Credit: NASA’s Goddard Space Flight Center/Joy Ng

Fri, 08/14/2020 - 13:20
Jeremy Rehm

A newly developed computer model has captured the intense activity of Earth’s magnetic field at both small and large scales to address two unanswered questions: why the aurora sometimes looks like a string of shimmering pearls, and whether those “pearls” are harbingers of upcoming magnetic activity.

Developed by researchers at the NASA DRIVE Science Center for Geospace Storms (CGS), which is headquartered at the Johns Hopkins Applied Physics Laboratory (APL) in Laurel, Maryland, the team’s ability to find answers to these questions represents an unprecedented advancement in magnetospheric modeling.

“That we can now model geospace at this scale is very exciting because it’s a new capability that allows us to connect what people see 100 kilometers up in the aurora to what’s happening 50,000 kilometers away in space.” said Kareem Sorathia, a physicist at APL and the lead author on the study.

Their findings were published July 28 in Geophysical Research Letters.

A comparison of a black-and-white image of auroral beads taken by NASA’s THEMIS All-Sky Imager (ASI) at Fort Yukon, Alaska, on Feb. 15, 2008
A comparison of a black-and-white image of auroral beads taken by NASA’s THEMIS All-Sky Imager (ASI) at Fort Yukon, Alaska, on Feb. 15, 2008, with a snapshot taken from the CGS team’s simulations of auroral bead formation using the magnetosphere simulation tool GAMERA.

Credit: Kareem Sorathia/Slava Merkin/American Geophysical Union

To the common spectator, auroras are mostly a ghostly dance of color in the sky. But to researchers, the aurora’s twisting shapes and sometimes turbulent activities are a figurative window into the happenings of Earth’s magnetosphere.

Particularly curious have been the relatively small, bead-like shapes the aurora takes on before bright, auroral shows at Earth’s higher latitudes. These shows, called auroral substorms, occur when Earth’s magnetic field lines, stretched behind Earth by the Sun’s solar wind like a tail, link together and slingshot back toward Earth, carrying charged particles that create the light show.

Whether auroral beads are a type of canary in the coal mine, portending an oncoming substorm, or whether they’re spectators that happen to appear for the show has been an enduring mystery.

By combining high-resolution models of Earth’s magnetosphere and upper atmosphere in the Grid Agnostic Magnetohydrodynamics for Extended Research Applications (GAMERA) tool, and using some of the world’s largest supercomputers, the authors captured the interplay between processes in the upper atmosphere and the more distant magnetotail.

Their simulations were able to recreate these auroral beads and showed they’re just along for the ride.

“In fact, we find that the configuration to create these beads can be quite common and appear at different times,” said physicist Slava Merkin, a coauthor on the study and the director of CGS.

Simulation overview, looking at Earth (small black and white circle) from an equatorial view (Sun is to the right). The simulation shows in unprecedented detail the magnetic fluctuations that occur as the Sun’s solar wind forces Earth’s magnetosphere behind the planet to create Earth’s magnetotail. At 30 minutes into this growth phase (~10 seconds into video), structures called ballooning-interchange instabilities appear. These cog-like structures in the magnetosphere in turn create so-called “entropy bubbles” deeper in Earth’s ionosphere. In the aurora, those bubbles appear as beads. The simulation continues until the magnetotail slingshots back (~30 seconds into video), which is evident when “bursty” bubbles of plasma stream back toward Earth like lava in a lava lamp.

..............................

■ WORK REQUEST:
From the aurora article, write out word for word the passage that starts at "Credit: Kareem Sorathia/Slava" and ends after "the light show.".

[Dataset entries]
..............................

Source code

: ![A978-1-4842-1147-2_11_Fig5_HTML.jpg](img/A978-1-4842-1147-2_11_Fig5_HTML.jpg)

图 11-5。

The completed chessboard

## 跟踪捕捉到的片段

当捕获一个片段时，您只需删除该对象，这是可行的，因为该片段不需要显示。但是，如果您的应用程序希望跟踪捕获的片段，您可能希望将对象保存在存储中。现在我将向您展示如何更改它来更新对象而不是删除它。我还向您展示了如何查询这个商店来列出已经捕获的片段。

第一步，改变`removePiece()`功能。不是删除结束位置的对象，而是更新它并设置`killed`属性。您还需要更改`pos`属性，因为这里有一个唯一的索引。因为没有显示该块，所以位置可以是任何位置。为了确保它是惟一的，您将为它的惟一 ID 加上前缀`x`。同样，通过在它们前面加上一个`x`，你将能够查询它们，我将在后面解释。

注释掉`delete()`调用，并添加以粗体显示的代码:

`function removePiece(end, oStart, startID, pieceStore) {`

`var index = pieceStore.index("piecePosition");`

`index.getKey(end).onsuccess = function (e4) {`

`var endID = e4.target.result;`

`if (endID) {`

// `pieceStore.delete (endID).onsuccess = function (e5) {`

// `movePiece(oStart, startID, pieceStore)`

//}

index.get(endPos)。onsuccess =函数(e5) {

..............................

■ ANSWER BELOW:
Credit: Kareem Sorathia/Slava Merkin/American Geophysical Union

To the common spectator, auroras are mostly a ghostly dance of color in the sky. But to researchers, the aurora’s twisting shapes and sometimes turbulent activities are a figurative window into the happenings of Earth’s magnetosphere.

Particularly curious have been the relatively small, bead-like shapes the aurora takes on before bright, auroral shows at Earth’s higher latitudes. These shows, called auroral substorms, occur when Earth’s magnetic field lines, stretched behind Earth by the Sun’s solar wind like a tail, link together and slingshot back toward Earth, carrying charged particles that create the light show.